Problems to solve -
1. In the Hibernate text below, which annotation should you use to override the default mapping of class properties to columns of the same name?
2. Write the next part of the Hibernate text below, picking up after its final line.

Text -
——————

The minimal steps for preparing to persist your objects with Hibernate are:
1)  Set up a database and create a username and password for Hibernate to access it with
2)  Annotate your Java Classes
3)  Add your class mappings, database, and user/login information to the hibernate.cfg.xml file
4)  Run the Hibernate hbm2ddl to create the schema in the database

An example of mapping in the hibernate.cfg.xml file:

<mapping class="com.egrok.hibernate.Person"/>


Since with Hibernate, you're typically mapping to a relational database, complex objects may need to be persisted to multiple tables, adding some complexity to the implementation.

To save you the effort of annotating everything, Hibernate provides many default behaviors. For example, Hibernate by default will map your class to a Table of the same name so you don't have to use the @Table annotation unless the class name and table name differ. The same goes for class properties. They will be mapped to columns of the same name in the Table. If you want to override this behavior, use the @Basic annotation. This type of intelligent behavior minimizes the work you have to do to persist a class. For our Person class example, this means that it will be persisted to the database Table named "Person," which will have three columns (id, firstName, and lastName) and the id column will be the primary key. Hibernate provides excellent control over how the primary key is assigned, but that's beyond the scope of this article.

An example of a minimally annotated POJO:

import javax.persistence.Entity;
import javax.persistence.Id;
@Entity
public class Person{
     @Id
     public Integer id;
     public String firstName;
     public String lastName;
}

An example of how a one-to-many relationship is defined:

   // In the Department class -
   @OneToMany(cascade=ALL,mappedBy = "department_id")

——————

Records from a dataset
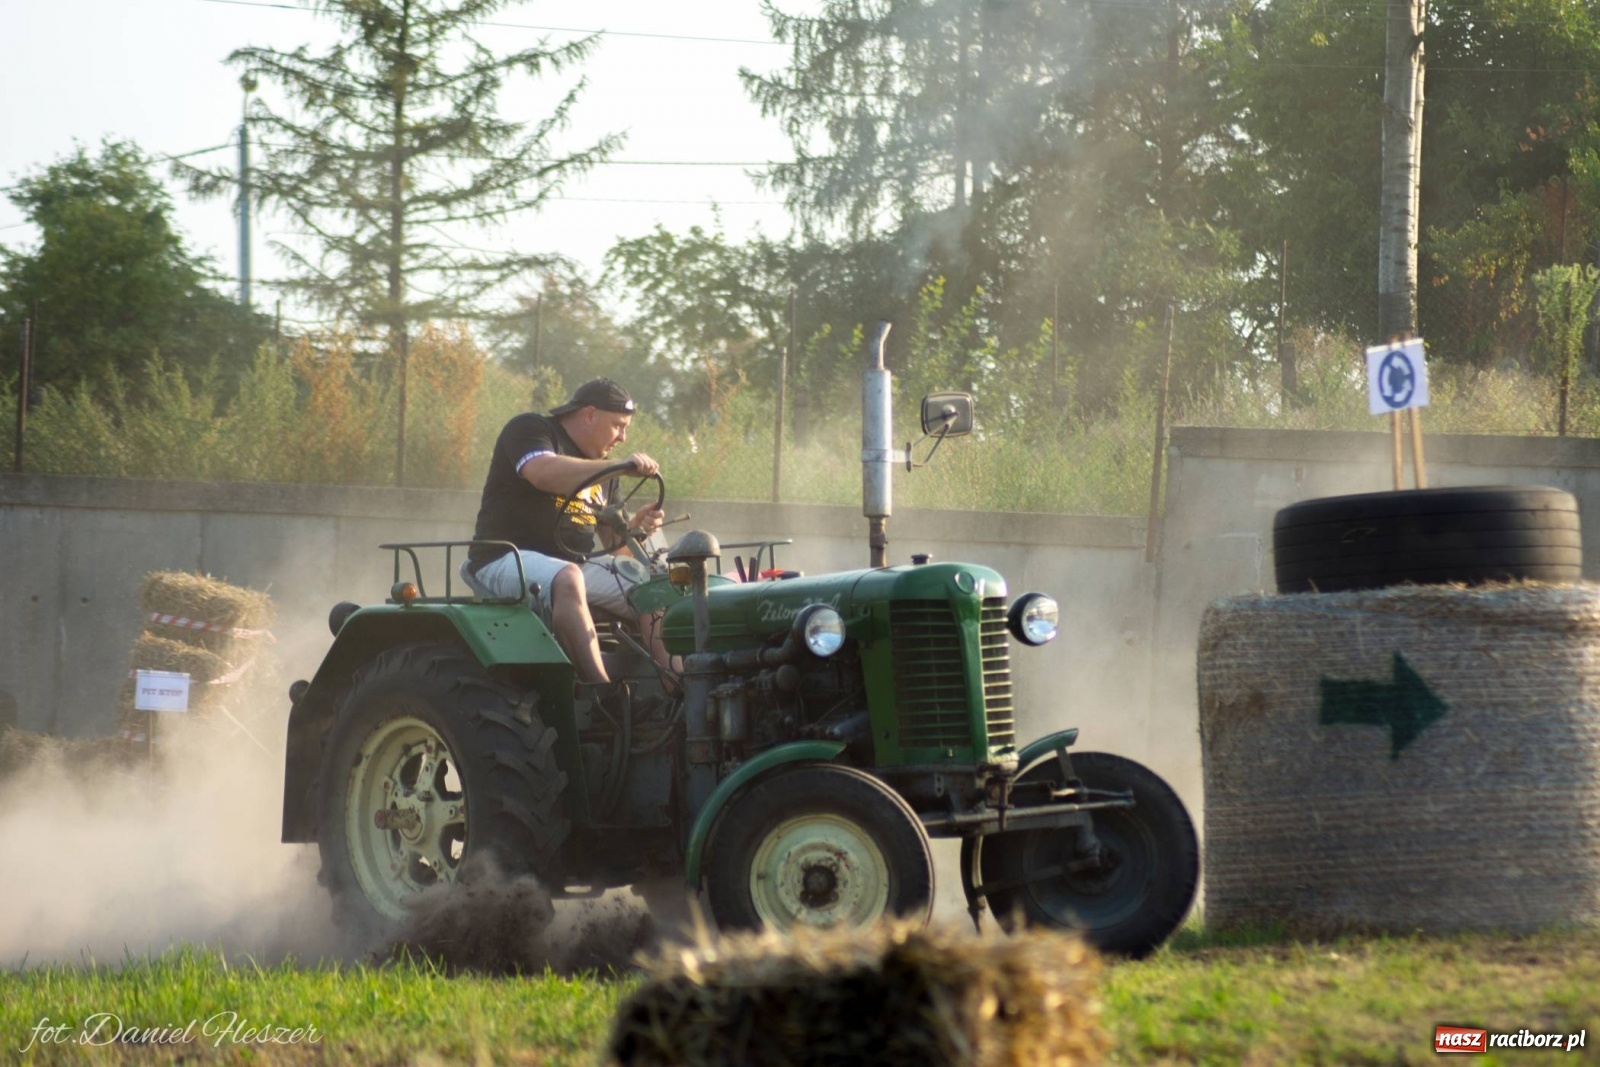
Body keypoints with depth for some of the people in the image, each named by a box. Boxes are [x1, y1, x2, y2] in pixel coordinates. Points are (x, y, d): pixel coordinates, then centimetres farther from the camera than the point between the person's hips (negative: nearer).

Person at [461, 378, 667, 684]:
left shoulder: (599, 468, 22)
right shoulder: (529, 430, -1)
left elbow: (612, 541, 20)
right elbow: (544, 473, -24)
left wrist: (635, 527, -4)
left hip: (575, 564, 8)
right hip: (507, 558, -8)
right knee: (567, 580, -38)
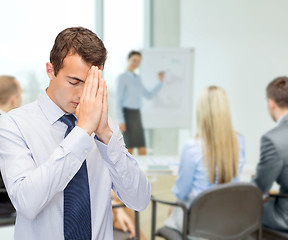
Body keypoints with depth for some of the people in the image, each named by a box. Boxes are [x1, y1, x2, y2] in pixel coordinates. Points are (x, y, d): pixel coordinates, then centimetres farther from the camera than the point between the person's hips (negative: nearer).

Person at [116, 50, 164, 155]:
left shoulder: (137, 78, 15)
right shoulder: (122, 78, -5)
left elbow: (148, 95, 19)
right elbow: (118, 100, -9)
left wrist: (160, 82, 11)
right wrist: (120, 121, -15)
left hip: (137, 115, 7)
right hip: (127, 114, -7)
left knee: (142, 150, 4)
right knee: (129, 149, -6)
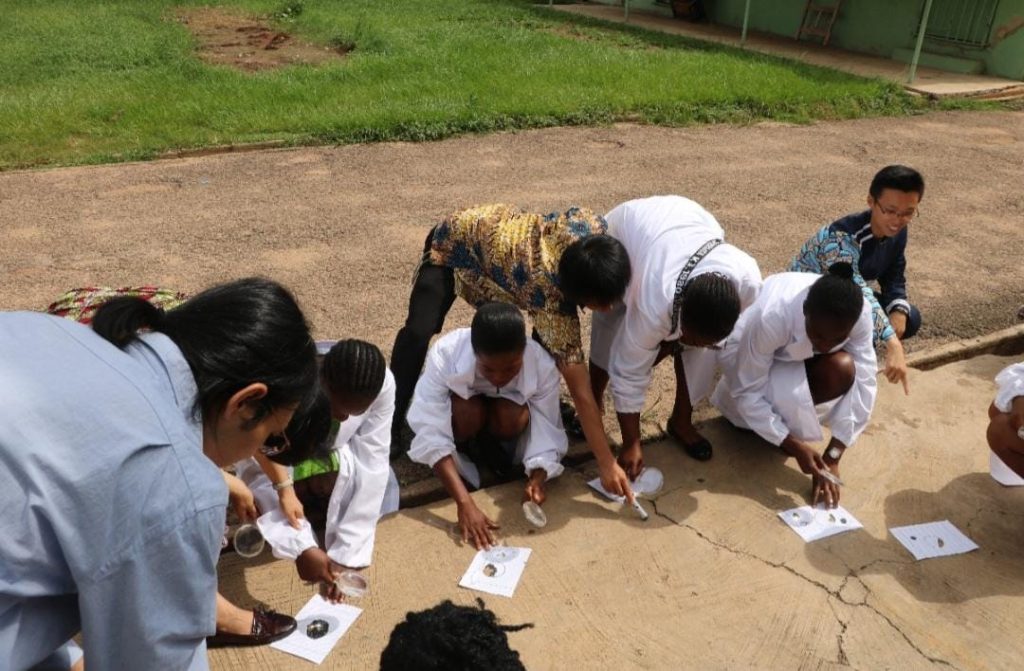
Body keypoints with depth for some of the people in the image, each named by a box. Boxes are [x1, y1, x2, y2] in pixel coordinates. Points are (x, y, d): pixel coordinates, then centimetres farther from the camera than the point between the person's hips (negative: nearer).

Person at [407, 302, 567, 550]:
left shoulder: (542, 365, -33)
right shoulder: (445, 354, -39)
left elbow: (546, 432, -27)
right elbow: (431, 435, -42)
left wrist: (537, 479, -47)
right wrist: (465, 503, -50)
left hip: (507, 406, 2)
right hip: (458, 402, -2)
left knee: (515, 418, -32)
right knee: (469, 413, -35)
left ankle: (490, 445, 1)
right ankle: (458, 451, -3)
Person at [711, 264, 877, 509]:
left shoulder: (858, 312, -29)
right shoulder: (772, 317, -40)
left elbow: (862, 383, -25)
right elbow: (747, 392, -30)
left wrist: (832, 457, -27)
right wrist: (794, 446, -33)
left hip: (802, 359, 4)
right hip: (748, 358, -4)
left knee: (843, 369, -28)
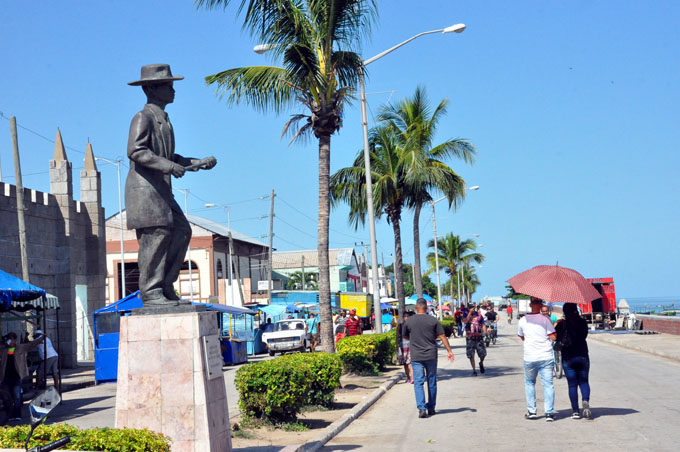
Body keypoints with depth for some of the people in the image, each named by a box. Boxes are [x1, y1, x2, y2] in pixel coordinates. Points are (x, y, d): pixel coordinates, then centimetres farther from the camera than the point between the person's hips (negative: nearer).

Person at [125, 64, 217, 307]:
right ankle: (150, 292, -7)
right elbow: (135, 150, -19)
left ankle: (166, 288, 7)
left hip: (161, 190, 9)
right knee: (156, 235, -12)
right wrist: (168, 166, -25)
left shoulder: (163, 120, 23)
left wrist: (199, 163, 18)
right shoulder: (143, 118, -7)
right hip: (144, 188, -9)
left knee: (181, 231, 3)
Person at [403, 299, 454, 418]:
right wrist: (449, 351, 5)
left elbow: (405, 336, 12)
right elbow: (442, 337, -1)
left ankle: (421, 408, -14)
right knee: (432, 382, 13)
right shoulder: (433, 320, -2)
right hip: (431, 356, 1)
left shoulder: (409, 321, -1)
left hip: (416, 357, -1)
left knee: (418, 383, -1)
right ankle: (431, 408, 20)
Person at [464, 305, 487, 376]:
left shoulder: (479, 315, 7)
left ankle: (481, 364, 29)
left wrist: (485, 332, -10)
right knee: (471, 355, -2)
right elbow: (465, 321, -17)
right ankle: (474, 370, 9)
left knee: (483, 353, -4)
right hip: (470, 338, -1)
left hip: (478, 337, 1)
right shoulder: (466, 315, 3)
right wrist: (470, 312, -15)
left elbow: (483, 324, 7)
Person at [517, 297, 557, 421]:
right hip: (546, 357, -1)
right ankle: (549, 413, -3)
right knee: (548, 384, 2)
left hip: (530, 358, 2)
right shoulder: (545, 319, -6)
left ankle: (531, 411, 14)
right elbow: (553, 337, -9)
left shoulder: (523, 320, 2)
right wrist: (555, 326, 8)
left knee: (529, 383, 18)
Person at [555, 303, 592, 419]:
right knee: (583, 381, 14)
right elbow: (585, 335, 9)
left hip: (567, 358, -1)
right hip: (582, 356, 1)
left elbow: (556, 338, -1)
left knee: (572, 384, 5)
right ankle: (586, 401, -14)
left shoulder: (561, 324, -7)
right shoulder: (582, 322, -3)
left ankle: (575, 411, 3)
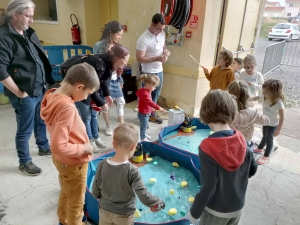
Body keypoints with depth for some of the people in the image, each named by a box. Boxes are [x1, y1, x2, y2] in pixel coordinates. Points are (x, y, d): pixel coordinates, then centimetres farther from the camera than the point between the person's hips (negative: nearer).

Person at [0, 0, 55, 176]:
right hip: (26, 94, -8)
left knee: (42, 122, 23)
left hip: (41, 89, 8)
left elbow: (41, 58, 18)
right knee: (25, 130, 7)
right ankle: (25, 162, 26)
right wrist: (19, 93, -17)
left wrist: (47, 83, 11)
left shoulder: (29, 33, 10)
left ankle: (44, 147, 45)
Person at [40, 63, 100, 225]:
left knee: (65, 193, 31)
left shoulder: (53, 96, -7)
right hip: (73, 163, -9)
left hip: (61, 159, 9)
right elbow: (58, 146, -34)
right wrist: (83, 148, -20)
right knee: (76, 203, 16)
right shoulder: (67, 108, -34)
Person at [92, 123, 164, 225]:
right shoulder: (132, 171, -29)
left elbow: (95, 192, -7)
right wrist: (158, 203, -6)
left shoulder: (102, 165, -19)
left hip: (104, 211, 3)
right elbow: (144, 197, -25)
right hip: (124, 215, -2)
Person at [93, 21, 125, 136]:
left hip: (115, 79, 6)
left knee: (121, 101, 9)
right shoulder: (99, 46, -13)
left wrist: (120, 79, 15)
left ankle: (122, 125, 25)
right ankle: (108, 126, 25)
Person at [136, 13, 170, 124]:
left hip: (159, 71, 7)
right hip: (148, 73, -7)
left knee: (155, 95, 19)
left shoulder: (162, 34, 1)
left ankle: (152, 114, 37)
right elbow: (139, 58, -22)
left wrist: (166, 52, -6)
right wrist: (157, 58, -27)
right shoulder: (143, 39, -21)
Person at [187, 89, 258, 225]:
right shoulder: (241, 141, -12)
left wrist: (194, 213, -12)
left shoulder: (207, 148, -29)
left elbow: (208, 187, -25)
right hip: (238, 207, 5)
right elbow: (253, 169, 3)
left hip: (216, 211, -5)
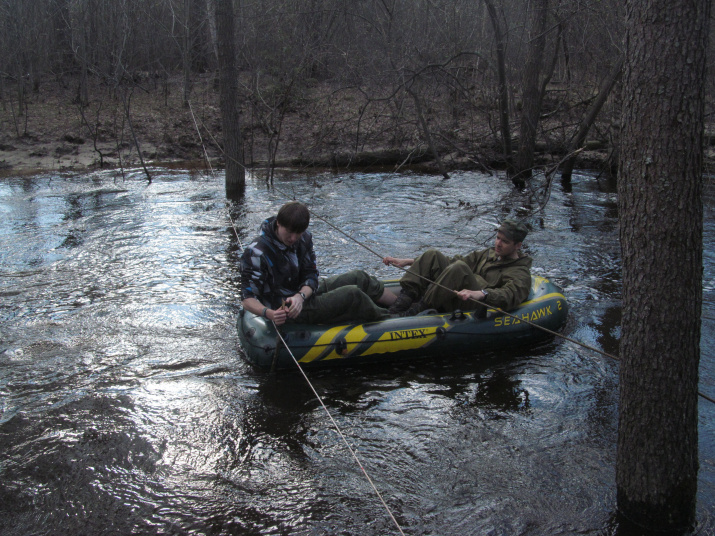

——————

Task-by-task outputs -
1. The @Basic annotation.

2.
   // Requires the foreign key "department_id" in the Person class
   public ArrayList<Person> getEmployees(){
   // Method to return all employees
       return employees;
   }

   // In the Person class
   @ManyToOne
   @JoinColumn(name = "department_id")
   public Department getDepartment(){
   // Method to return the department
       return department;
   }

As a final time and labor saver, you can now use Hibernate's hbm2ddl tool to generate the database schema for you. While you may be splitting objects to save them in multiple tables, which is not required for the object databases, you do get very good control over the mapping process. And as we'll see later, there are also circumstances where the relational approach has advantages over a pure object approach.

DB4O
Implementing persistence with DB4O is dead easy. You don't need to create a database ahead of time or prep your Java Classes at all. Simply call Db4o.openFile() and provide the path to your database file as the parameter. If the database doesn't exist, it will be created for you. Then instantiate an Object and call db.Save(object) to persist it. It doesn't get any simpler.

ObjectContainer db=Db4o.openFile("C:\db4o\test.yapp");
try {
     Person person = new Person("James","Hogan");
     db.set(person); // It's now saved!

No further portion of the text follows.